How many rows below contain the string "example", with case taken into account? Reply with the number alone.

:::::

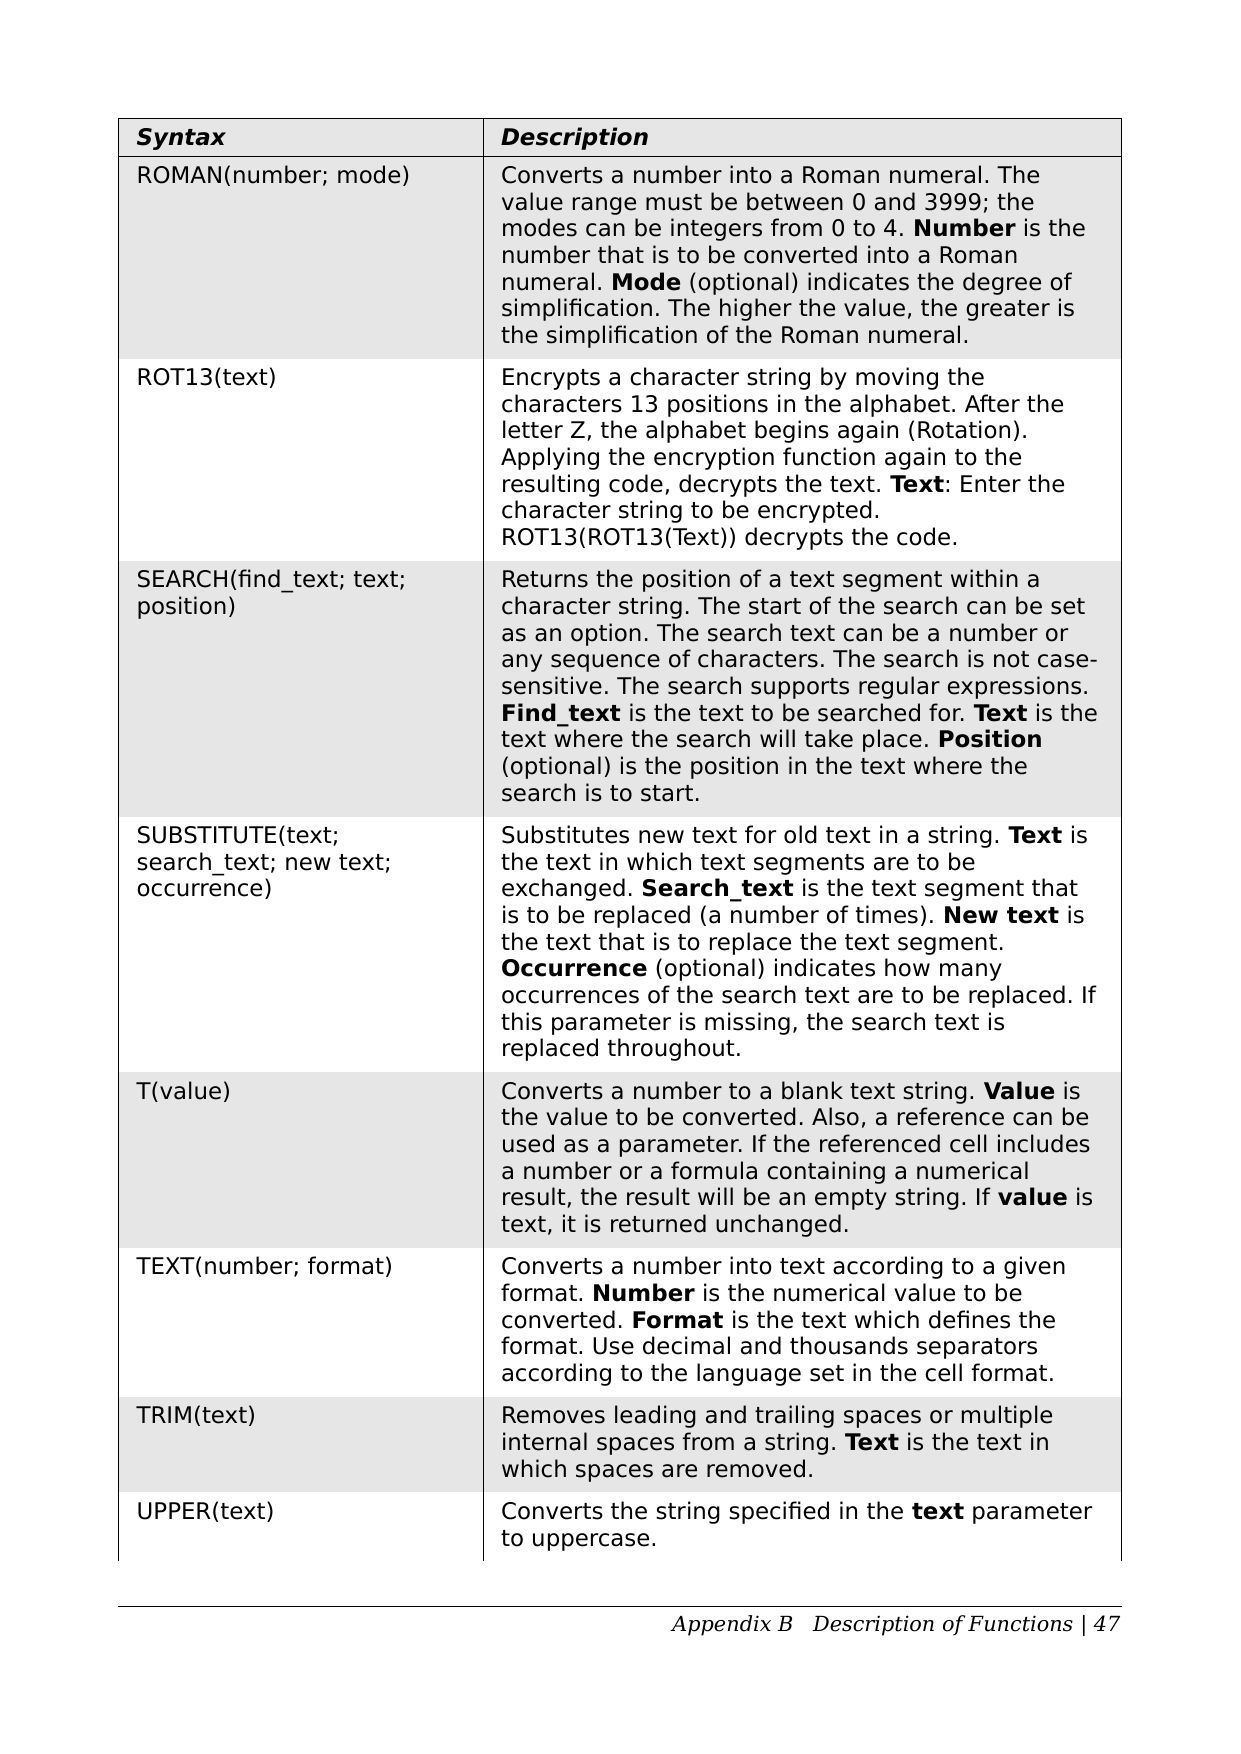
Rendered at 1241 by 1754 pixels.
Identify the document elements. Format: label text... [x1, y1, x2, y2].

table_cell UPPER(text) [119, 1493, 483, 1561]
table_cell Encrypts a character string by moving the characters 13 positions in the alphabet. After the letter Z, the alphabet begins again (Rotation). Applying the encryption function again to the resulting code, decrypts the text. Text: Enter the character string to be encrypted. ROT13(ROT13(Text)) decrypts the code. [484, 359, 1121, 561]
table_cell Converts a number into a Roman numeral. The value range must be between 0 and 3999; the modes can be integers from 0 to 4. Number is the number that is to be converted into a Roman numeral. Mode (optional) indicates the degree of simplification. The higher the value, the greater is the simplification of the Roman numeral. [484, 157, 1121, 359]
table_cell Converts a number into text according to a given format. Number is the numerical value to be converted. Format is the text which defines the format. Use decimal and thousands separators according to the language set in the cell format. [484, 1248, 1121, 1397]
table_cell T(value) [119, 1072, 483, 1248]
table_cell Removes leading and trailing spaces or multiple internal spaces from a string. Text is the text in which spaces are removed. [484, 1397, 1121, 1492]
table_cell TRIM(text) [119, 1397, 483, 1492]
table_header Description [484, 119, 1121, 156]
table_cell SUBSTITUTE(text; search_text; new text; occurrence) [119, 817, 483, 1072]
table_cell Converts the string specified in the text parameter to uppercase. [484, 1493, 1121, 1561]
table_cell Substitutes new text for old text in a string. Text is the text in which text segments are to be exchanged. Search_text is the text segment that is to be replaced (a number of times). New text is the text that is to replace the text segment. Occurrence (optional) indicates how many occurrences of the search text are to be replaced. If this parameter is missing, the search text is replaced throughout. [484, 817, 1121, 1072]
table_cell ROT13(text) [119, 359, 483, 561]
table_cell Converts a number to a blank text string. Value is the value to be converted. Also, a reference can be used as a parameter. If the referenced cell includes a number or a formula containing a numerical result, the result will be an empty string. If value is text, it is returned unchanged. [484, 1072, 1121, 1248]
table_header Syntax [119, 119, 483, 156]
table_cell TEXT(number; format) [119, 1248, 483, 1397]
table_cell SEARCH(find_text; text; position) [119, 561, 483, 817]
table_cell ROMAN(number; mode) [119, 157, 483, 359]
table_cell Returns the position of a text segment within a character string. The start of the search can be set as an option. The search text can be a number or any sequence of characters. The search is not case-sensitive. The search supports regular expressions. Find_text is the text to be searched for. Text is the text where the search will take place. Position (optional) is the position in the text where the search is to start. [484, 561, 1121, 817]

:::::

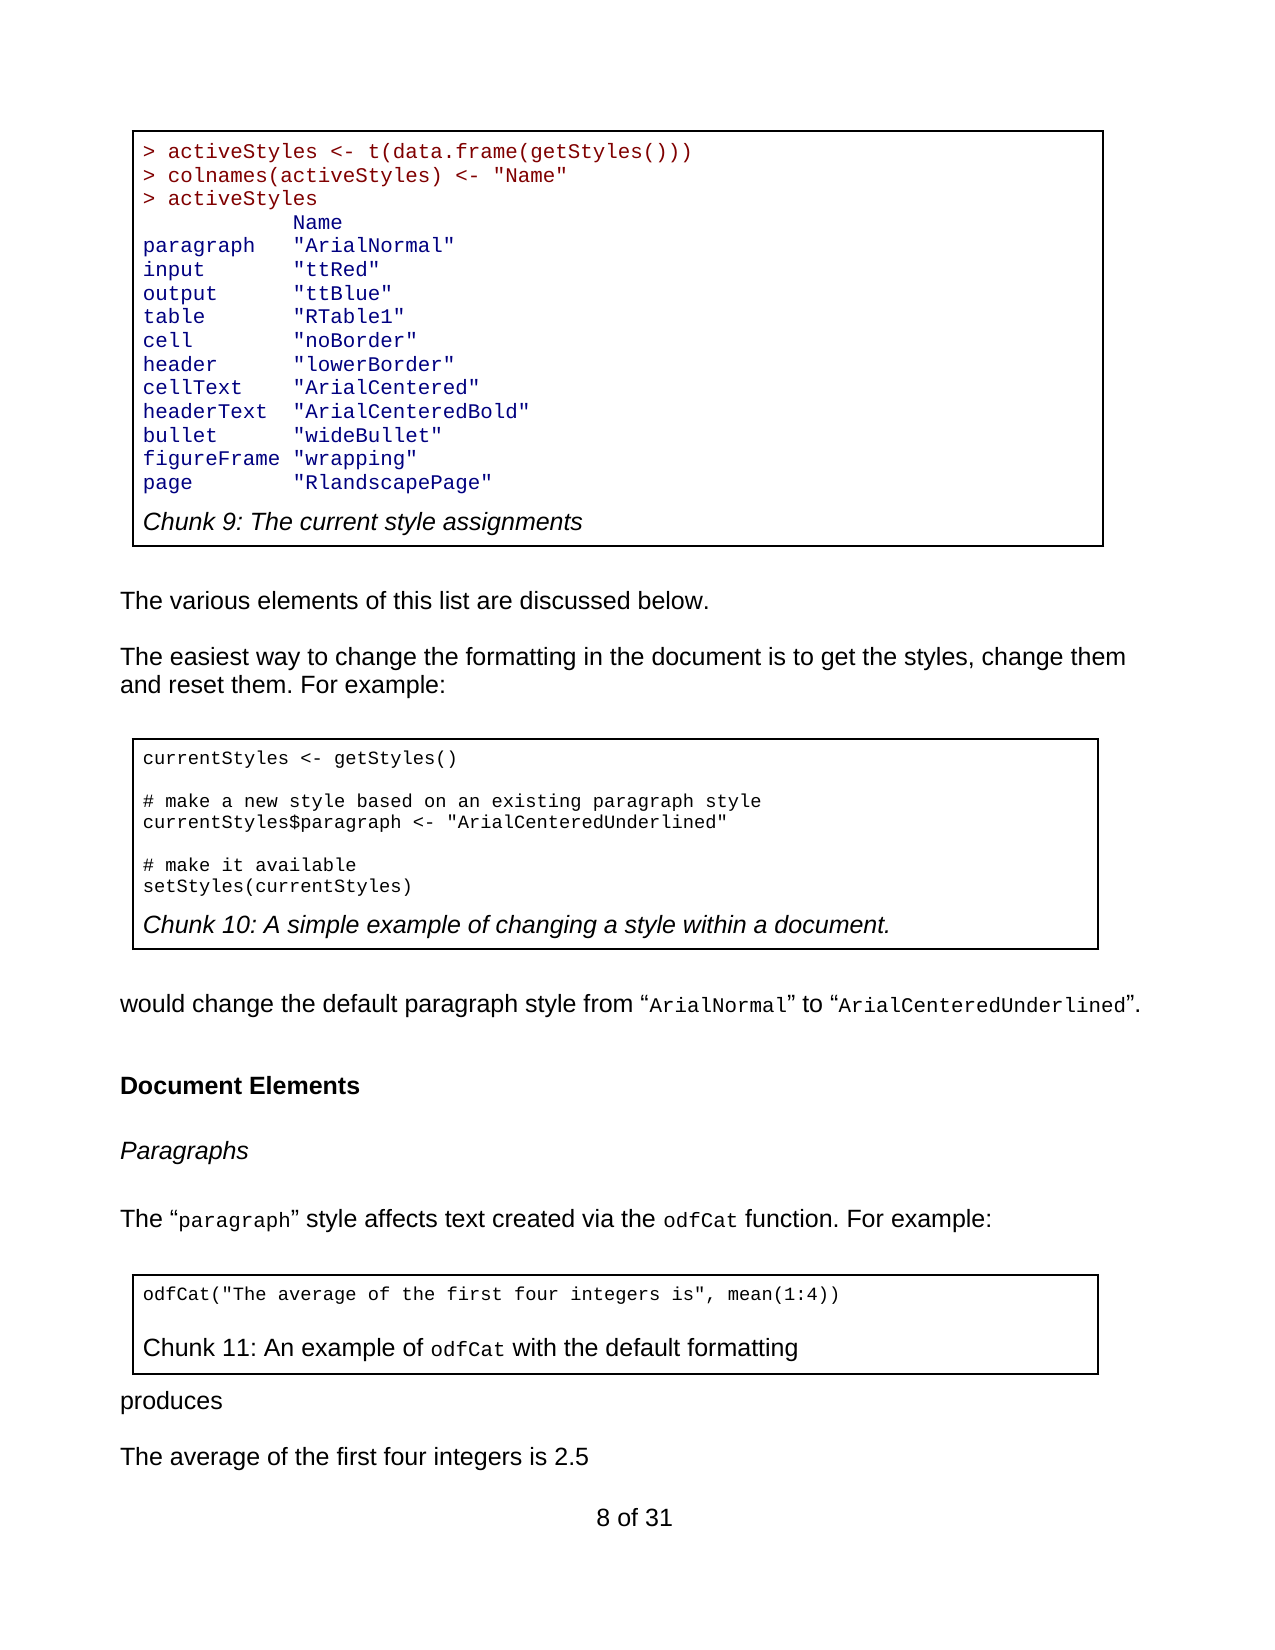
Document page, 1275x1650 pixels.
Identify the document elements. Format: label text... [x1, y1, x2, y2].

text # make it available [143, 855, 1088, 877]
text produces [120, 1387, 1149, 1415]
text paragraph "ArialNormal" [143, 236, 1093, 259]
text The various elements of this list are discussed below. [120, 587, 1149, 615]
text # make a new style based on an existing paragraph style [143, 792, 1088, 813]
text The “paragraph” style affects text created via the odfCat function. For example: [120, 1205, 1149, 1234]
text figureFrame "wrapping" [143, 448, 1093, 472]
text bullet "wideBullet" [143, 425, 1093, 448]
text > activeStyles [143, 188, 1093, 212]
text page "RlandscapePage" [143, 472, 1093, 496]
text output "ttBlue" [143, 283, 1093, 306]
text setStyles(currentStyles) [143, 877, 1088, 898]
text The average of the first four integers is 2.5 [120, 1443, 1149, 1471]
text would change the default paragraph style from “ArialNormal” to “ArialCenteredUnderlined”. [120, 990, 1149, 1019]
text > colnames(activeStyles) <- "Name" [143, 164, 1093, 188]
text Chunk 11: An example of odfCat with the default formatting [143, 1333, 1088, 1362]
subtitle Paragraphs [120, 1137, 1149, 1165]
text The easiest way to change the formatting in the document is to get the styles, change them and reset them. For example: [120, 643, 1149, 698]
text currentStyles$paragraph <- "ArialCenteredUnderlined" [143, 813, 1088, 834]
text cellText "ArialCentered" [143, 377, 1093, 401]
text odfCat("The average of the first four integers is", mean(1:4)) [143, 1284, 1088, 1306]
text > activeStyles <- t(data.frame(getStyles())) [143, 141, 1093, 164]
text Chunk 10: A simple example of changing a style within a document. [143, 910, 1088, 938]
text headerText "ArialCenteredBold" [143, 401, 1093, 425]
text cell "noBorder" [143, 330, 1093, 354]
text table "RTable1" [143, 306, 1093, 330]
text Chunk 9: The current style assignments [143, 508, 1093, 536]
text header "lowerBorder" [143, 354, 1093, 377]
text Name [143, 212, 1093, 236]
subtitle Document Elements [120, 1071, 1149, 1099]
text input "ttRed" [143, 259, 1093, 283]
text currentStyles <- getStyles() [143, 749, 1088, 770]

:::::

Finished exercise »
4